== RECORD SET ==

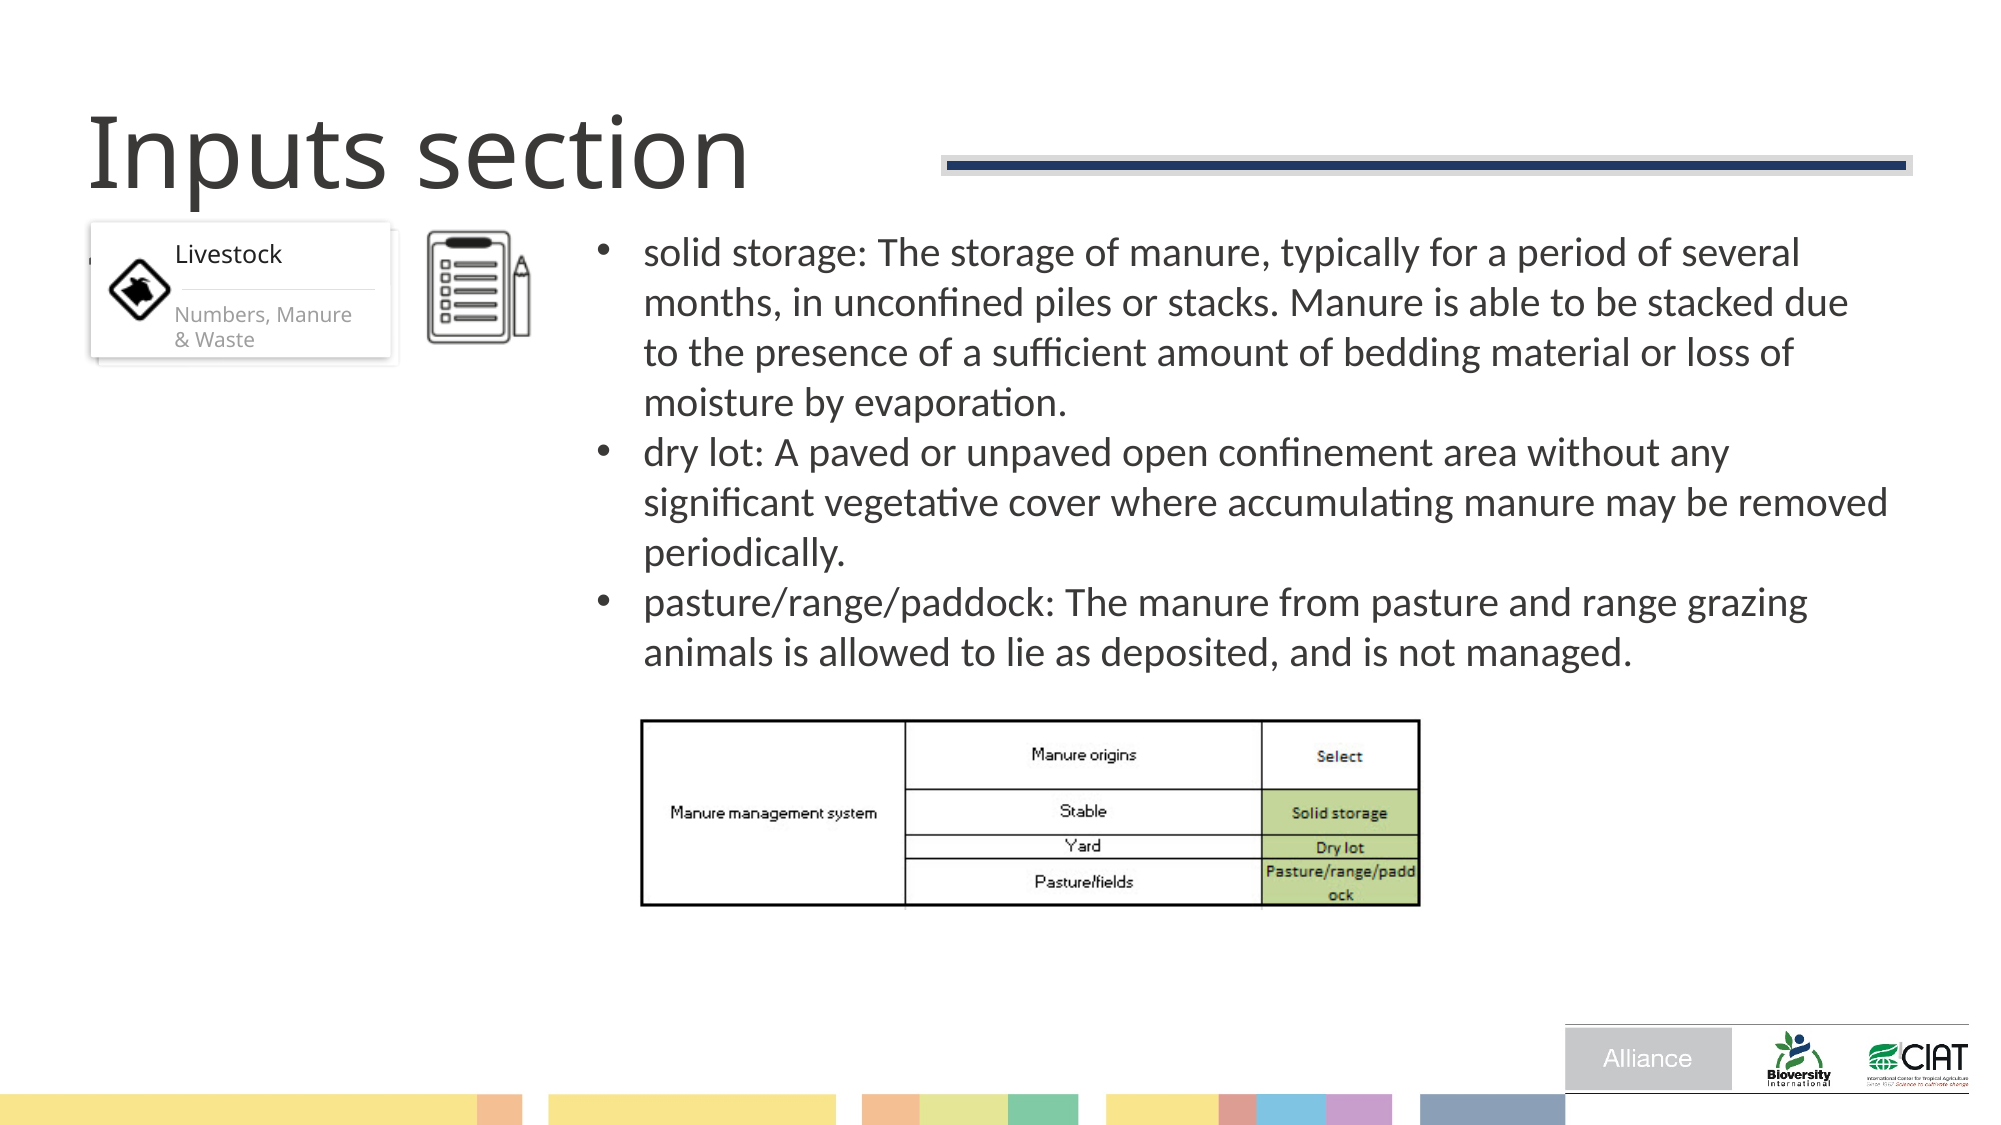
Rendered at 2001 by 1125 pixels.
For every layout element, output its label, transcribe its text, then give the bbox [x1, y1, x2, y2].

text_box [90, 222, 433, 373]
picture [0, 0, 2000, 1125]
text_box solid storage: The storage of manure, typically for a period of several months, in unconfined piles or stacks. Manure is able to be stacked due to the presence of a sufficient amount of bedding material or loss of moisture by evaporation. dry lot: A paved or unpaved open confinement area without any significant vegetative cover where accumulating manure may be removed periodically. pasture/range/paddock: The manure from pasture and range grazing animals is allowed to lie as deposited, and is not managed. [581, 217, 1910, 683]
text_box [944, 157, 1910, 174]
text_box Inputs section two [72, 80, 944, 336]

===
== RECORD SET ==

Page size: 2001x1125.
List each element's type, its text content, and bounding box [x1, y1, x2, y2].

===
== RECORD SET ==

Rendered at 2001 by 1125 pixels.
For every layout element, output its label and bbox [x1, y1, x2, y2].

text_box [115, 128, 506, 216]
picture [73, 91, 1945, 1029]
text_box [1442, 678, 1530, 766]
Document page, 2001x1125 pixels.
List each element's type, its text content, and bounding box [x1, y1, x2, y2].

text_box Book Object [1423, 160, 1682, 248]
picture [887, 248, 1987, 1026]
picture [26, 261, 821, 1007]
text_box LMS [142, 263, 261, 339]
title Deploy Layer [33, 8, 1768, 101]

===

> DESCRIPTION OF THE TASK
There is a run of lines above from the one with "For every layout element, output its label and" to the one with "Document page, 2001x1125 pixels."; print exactly that run, both ends included, and nothing else.

> RESPONSE
For every layout element, output its label and bbox [x1, y1, x2, y2].

text_box [115, 128, 506, 216]
picture [73, 91, 1945, 1029]
text_box [1442, 678, 1530, 766]
Document page, 2001x1125 pixels.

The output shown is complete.